Supplied material:
_ _ _ _

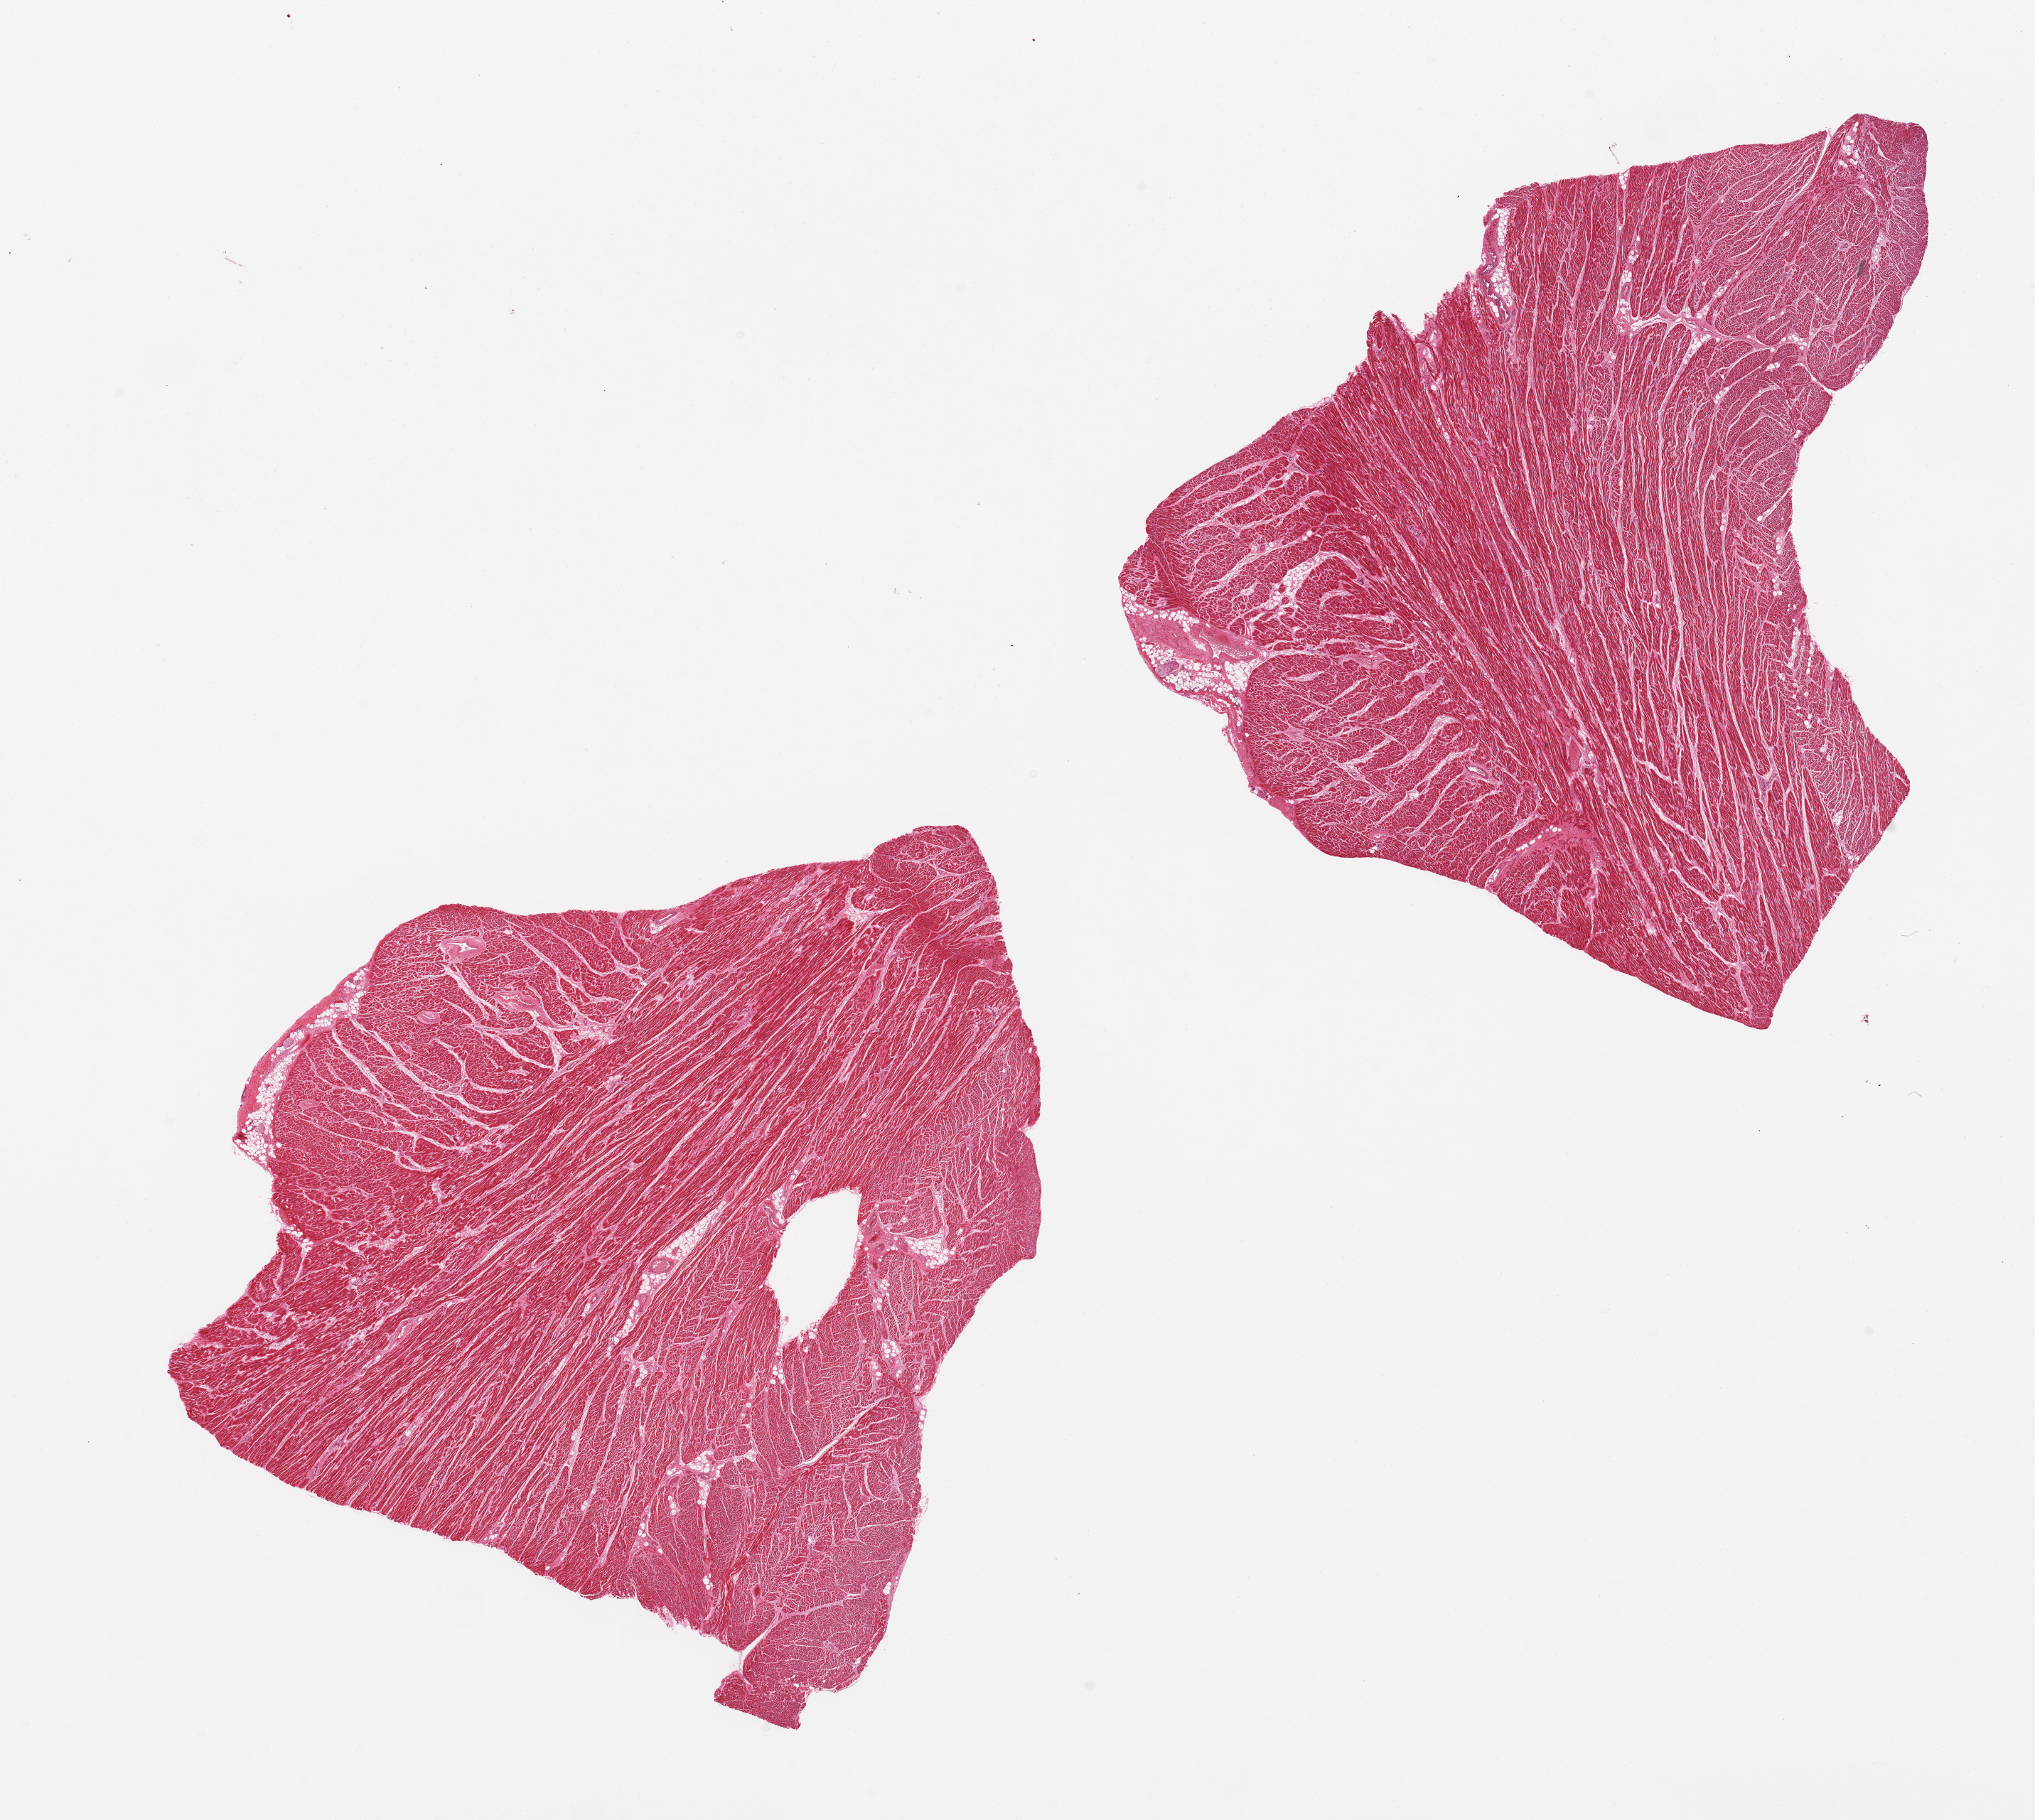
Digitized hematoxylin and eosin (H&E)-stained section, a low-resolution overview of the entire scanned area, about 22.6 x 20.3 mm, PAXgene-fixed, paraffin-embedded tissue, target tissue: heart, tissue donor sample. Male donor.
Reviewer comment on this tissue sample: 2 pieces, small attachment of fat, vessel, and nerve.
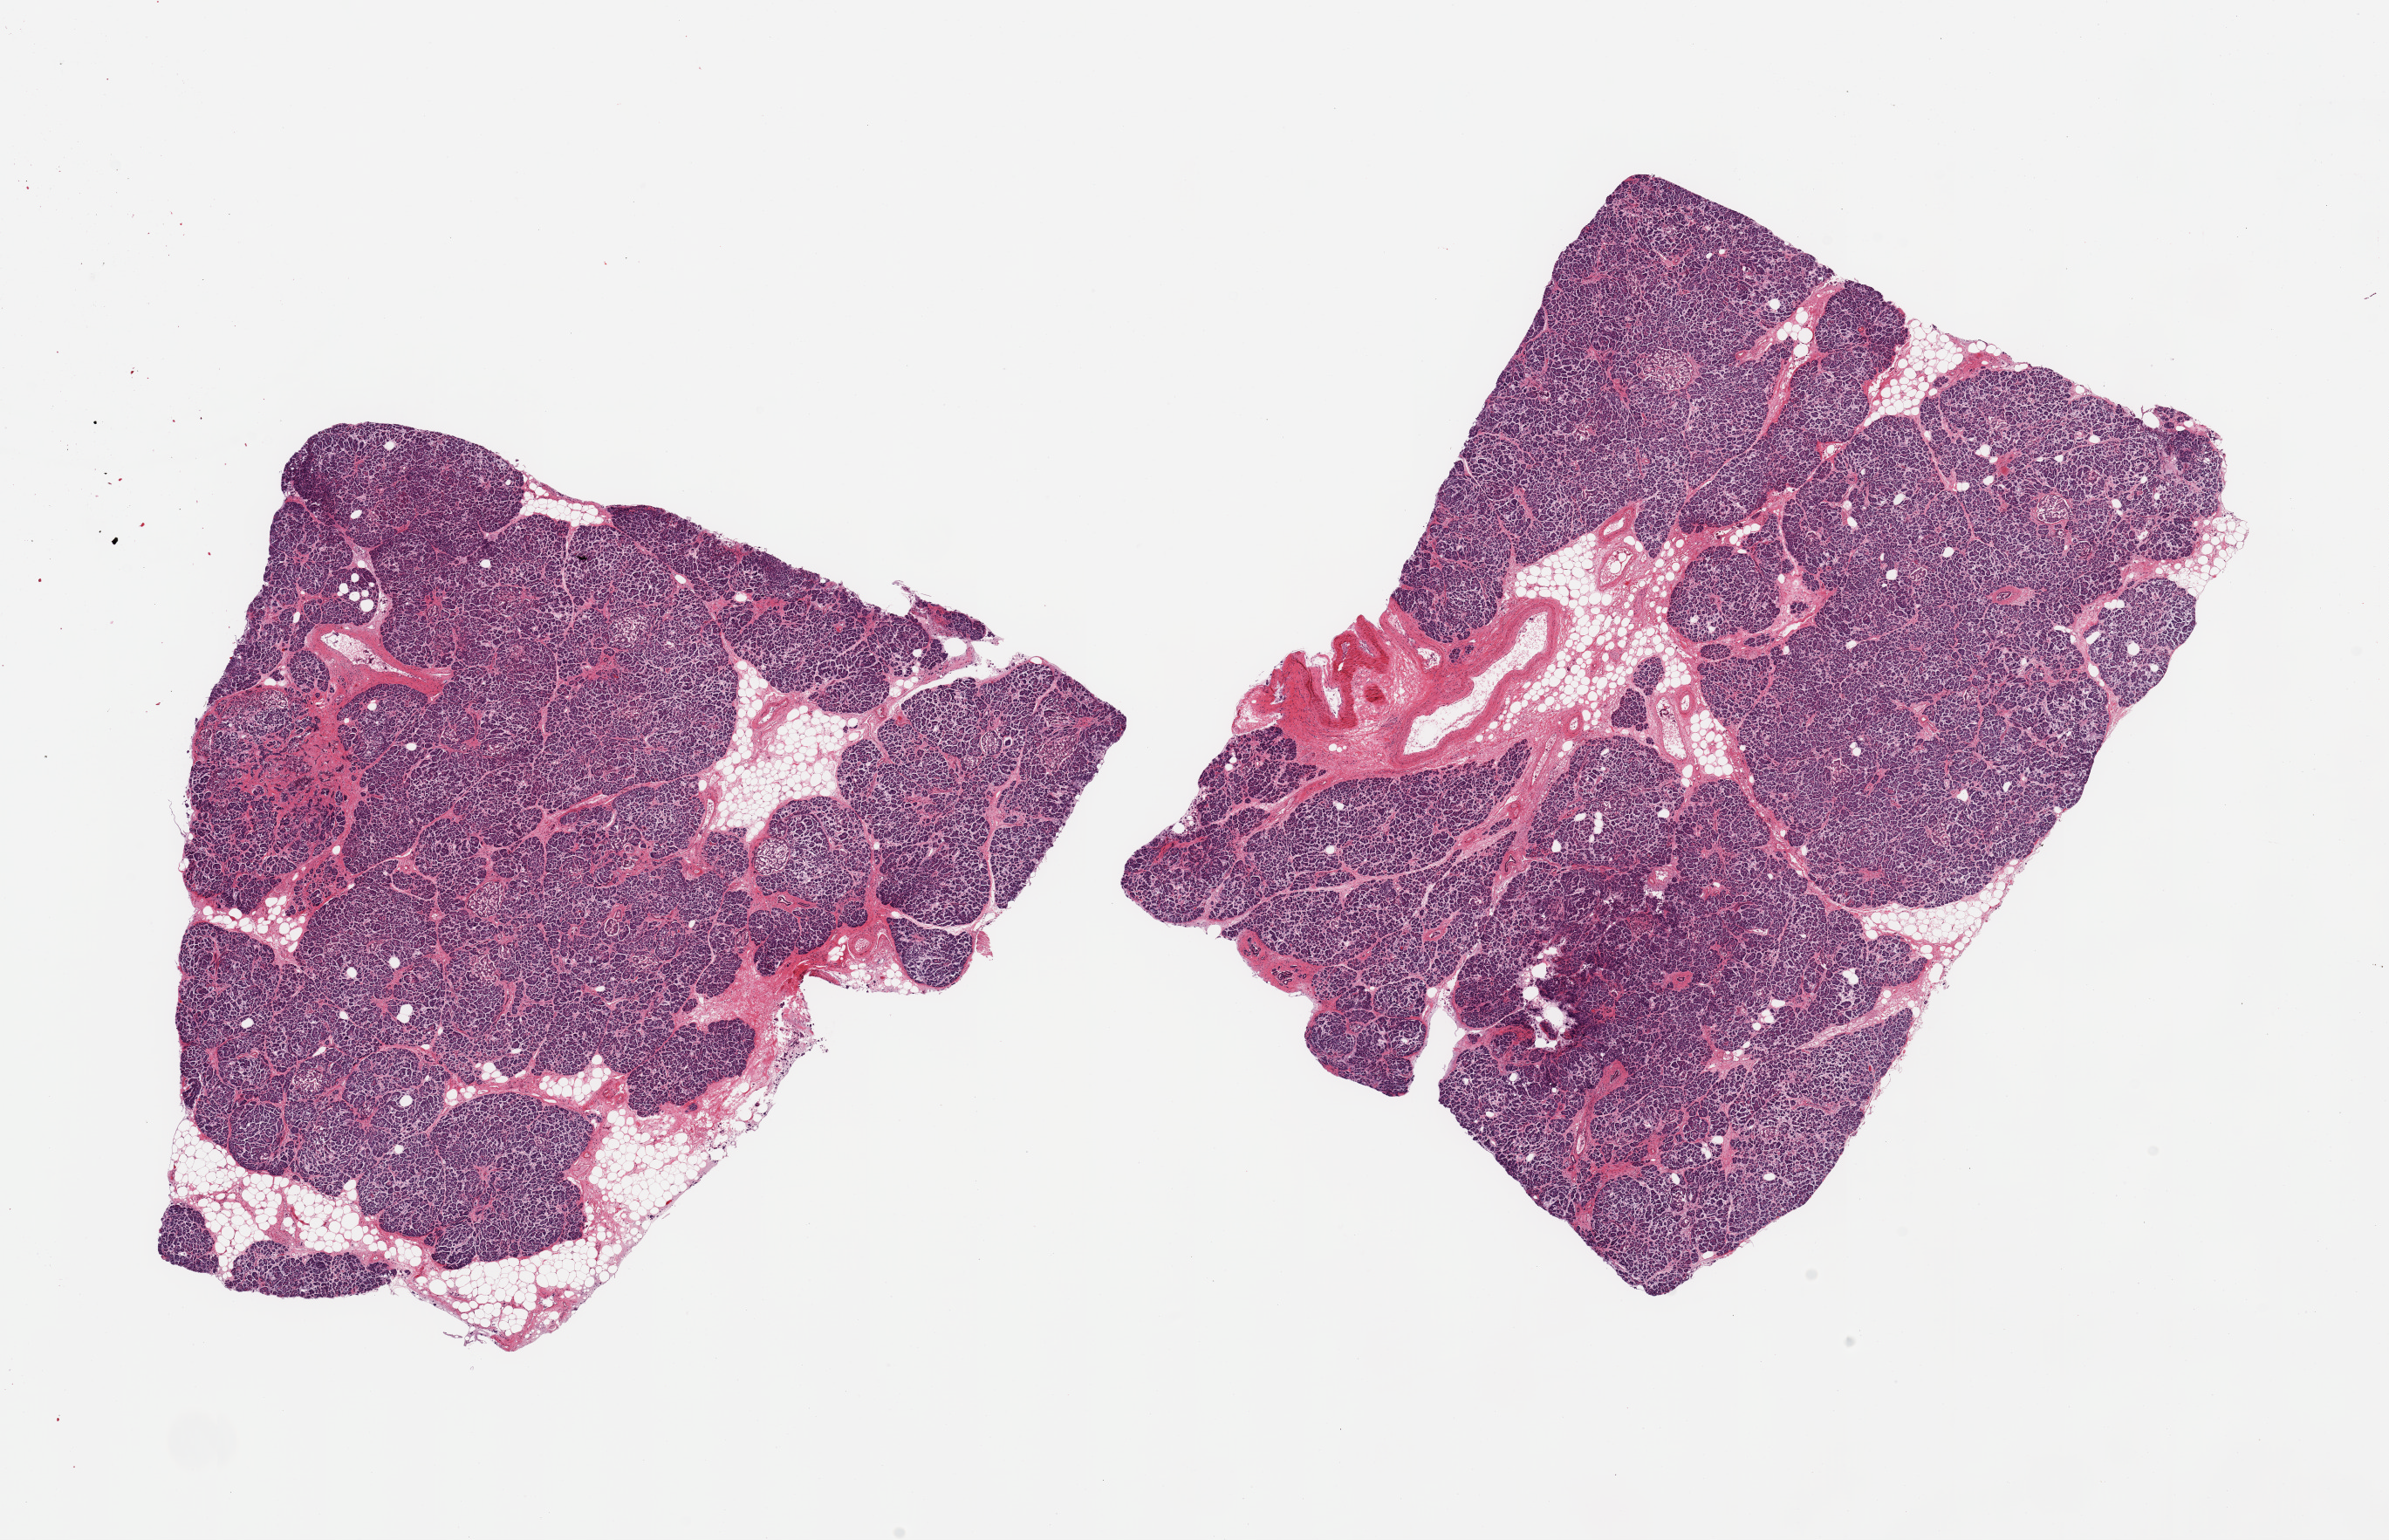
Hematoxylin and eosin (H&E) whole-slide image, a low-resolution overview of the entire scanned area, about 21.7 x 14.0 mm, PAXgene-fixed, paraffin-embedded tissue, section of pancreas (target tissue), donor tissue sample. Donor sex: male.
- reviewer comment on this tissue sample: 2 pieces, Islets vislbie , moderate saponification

_ _ _ _

Task goal: Hand back the data above exactly, with no images.

Written reply:
Digitized hematoxylin and eosin (H&E)-stained section, a low-resolution overview of the entire scanned area, about 22.6 x 20.3 mm, PAXgene-fixed, paraffin-embedded tissue, target tissue: heart, tissue donor sample. Male donor.
Reviewer comment on this tissue sample: 2 pieces, small attachment of fat, vessel, and nerve.
Hematoxylin and eosin (H&E) whole-slide image, a low-resolution overview of the entire scanned area, about 21.7 x 14.0 mm, PAXgene-fixed, paraffin-embedded tissue, section of pancreas (target tissue), donor tissue sample. Donor sex: male.
- reviewer comment on this tissue sample: 2 pieces, Islets vislbie , moderate saponification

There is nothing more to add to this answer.